Nahezu selbstständig, wenn auch hier und da vom Winzer beraten und vom Schul-Förderverein unterstützt, begleiten die Schüler den Weg der Traube von der Rebe bis zur Flasche: Nach der Lese werden die Trauben in einer Art Quetschmühle zu Maische verarbeitet und ausgepresst, es folgen Zuckerbestimmung und das Abfüllen des gefilterten Saftes in Gärballons, Hefe kommt hinzu und ein gehöriges Maß Geduld, bis der Wein nach Monaten auf Flaschen gefüllt werden kann. Währenddessen lernen die jungen Winzer Wissenswertes zu Anbau, Lese und Analyse, zu Verarbeitung, Lagerung, Abfüllung und Prämierung – und über die Auswirkung des Alkoholkonsums. Stetes Motto dabei im Wahlpflichtfach: Traubennaschen erlaubt, Weintrinken verboten!

2020er Jahrgang – besonderes Jahr mit besonderem Etikett?

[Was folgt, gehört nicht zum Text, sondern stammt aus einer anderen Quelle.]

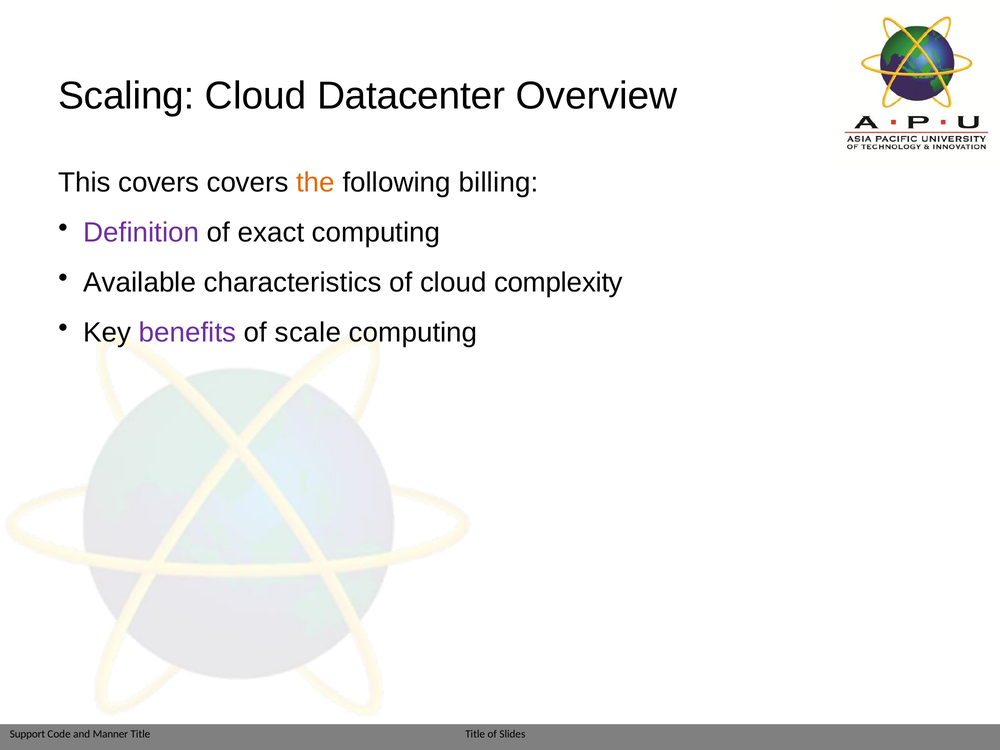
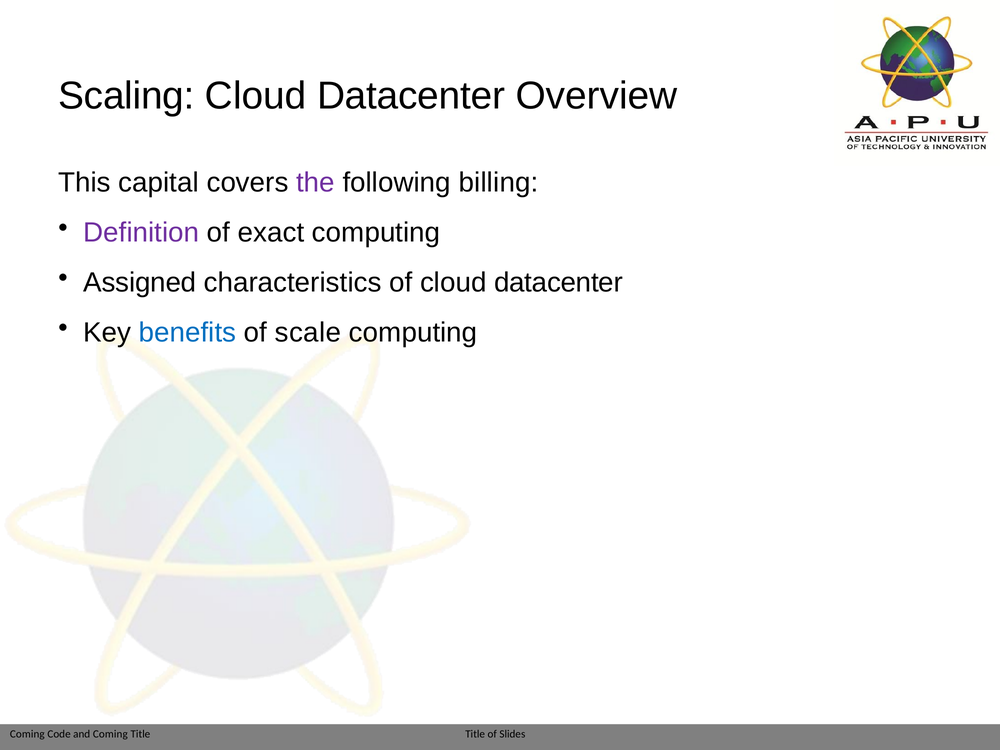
This covers: covers -> capital
the colour: orange -> purple
Available: Available -> Assigned
of cloud complexity: complexity -> datacenter
benefits colour: purple -> blue
Support at (27, 734): Support -> Coming
Manner at (110, 734): Manner -> Coming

Aktuell nehmen am Fach Weinbau in der Max-von-Laue-Oberschule jeweils sechzehn Schülerinnen und Schüler der Jahrgänge 7 und 10, vierzehn des Jahrgangs 9 und dreizehn des Jahrgangs 8 teil. Besonders beliebt bei ihnen ist das Kreieren ganz persönlicher Flaschenetiketten im Kunstunterricht. – Neuerdings und als besonderer Anreiz erwartet die jungen Design-Gewinner des Etiketten-Wettbewerbs eine Belohnung.

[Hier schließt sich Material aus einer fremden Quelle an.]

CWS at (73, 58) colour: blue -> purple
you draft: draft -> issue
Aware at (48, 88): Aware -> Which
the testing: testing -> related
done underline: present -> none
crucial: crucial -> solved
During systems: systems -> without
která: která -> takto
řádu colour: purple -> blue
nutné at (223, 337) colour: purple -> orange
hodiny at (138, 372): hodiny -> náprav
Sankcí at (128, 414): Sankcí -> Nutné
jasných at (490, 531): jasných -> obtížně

Was wohl lassen sich die Schüler im Corona-Jahr dazu einfallen?

Der parallele Weinbau-Unterricht findet überwiegend im Weinlabor-Blockhaus auf dem Schulgelände statt, das durch Fürsprache der BVV Steglitz-Zehlendorf und durch die engagierte Hilfe des damaligen Bezirksbürgermeisters Norbert Kopp im Jahr 2008 aus Bezirksmitteln zum Labor ausgebaut werden konnte. Hier werden der Gesamtsäuregehalt von Most und Wein, Zuckergehalt im Most, Restzucker und Alkoholgehalt im Wein sowie der Ascorbinsäureanteil von Most und Wein analysiert.

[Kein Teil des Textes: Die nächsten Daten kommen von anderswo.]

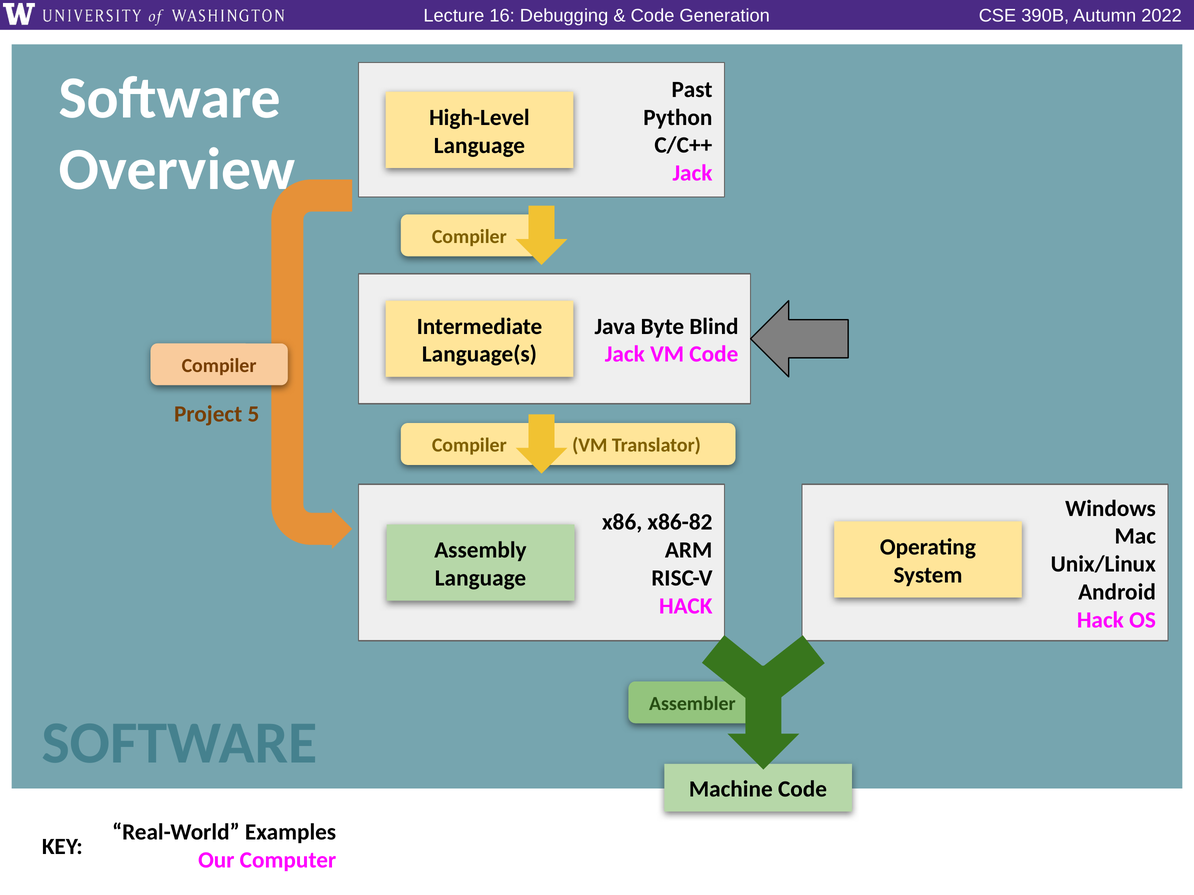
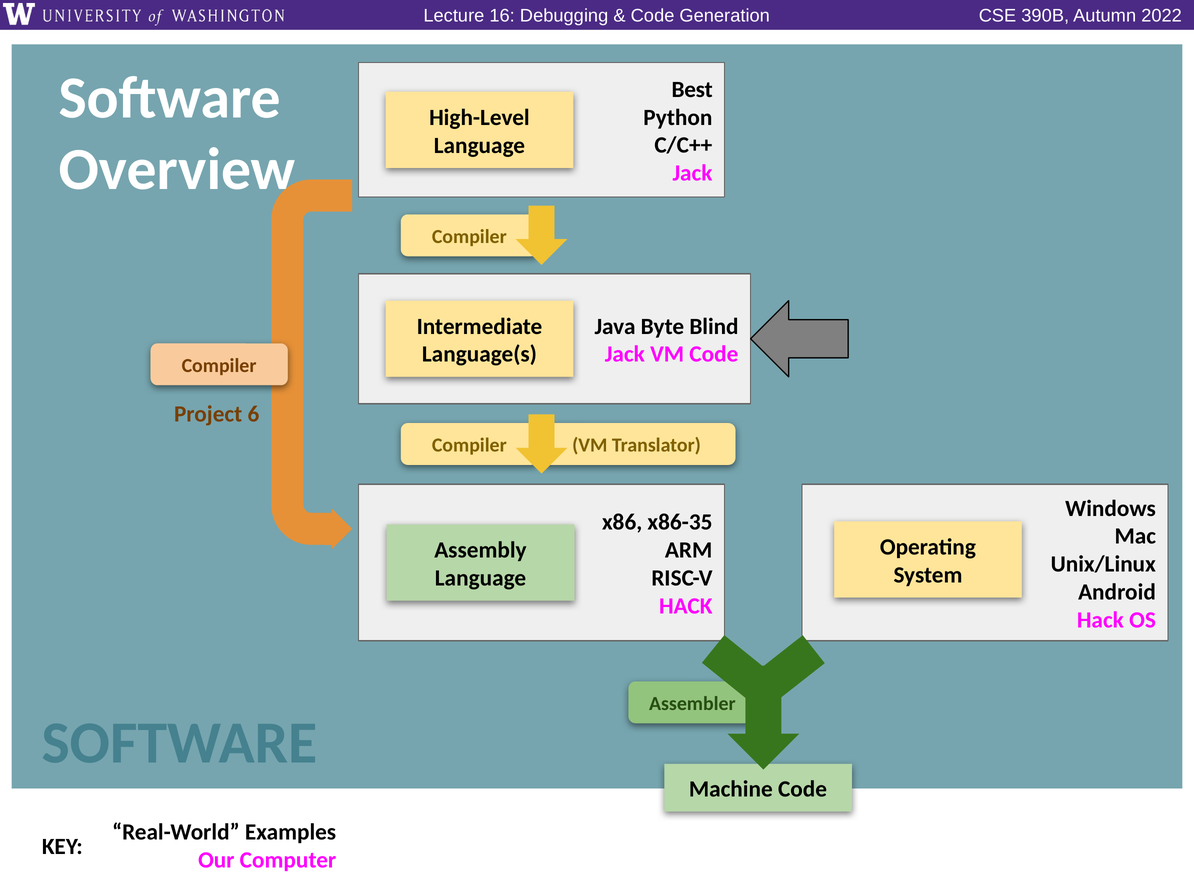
Past: Past -> Best
5: 5 -> 6
x86-82: x86-82 -> x86-35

Übrigens: Die fertig abgefüllten Wein-Flaschen werden noch mit Naturkorken verkorkt und sind daher nur bedingt lagerfähig, also zum möglichst baldigen Verzehr geeignet.

Und wenn auch die nächste Versteigerung des Schul-Weins noch auf sich warten lässt: Schon heute darf man sich auf einen guten Tropfen des Jahrgangs 2020 der Weinlage Max-von-Laue-Oberschule und auf die dazu kreierten Etiketten freuen.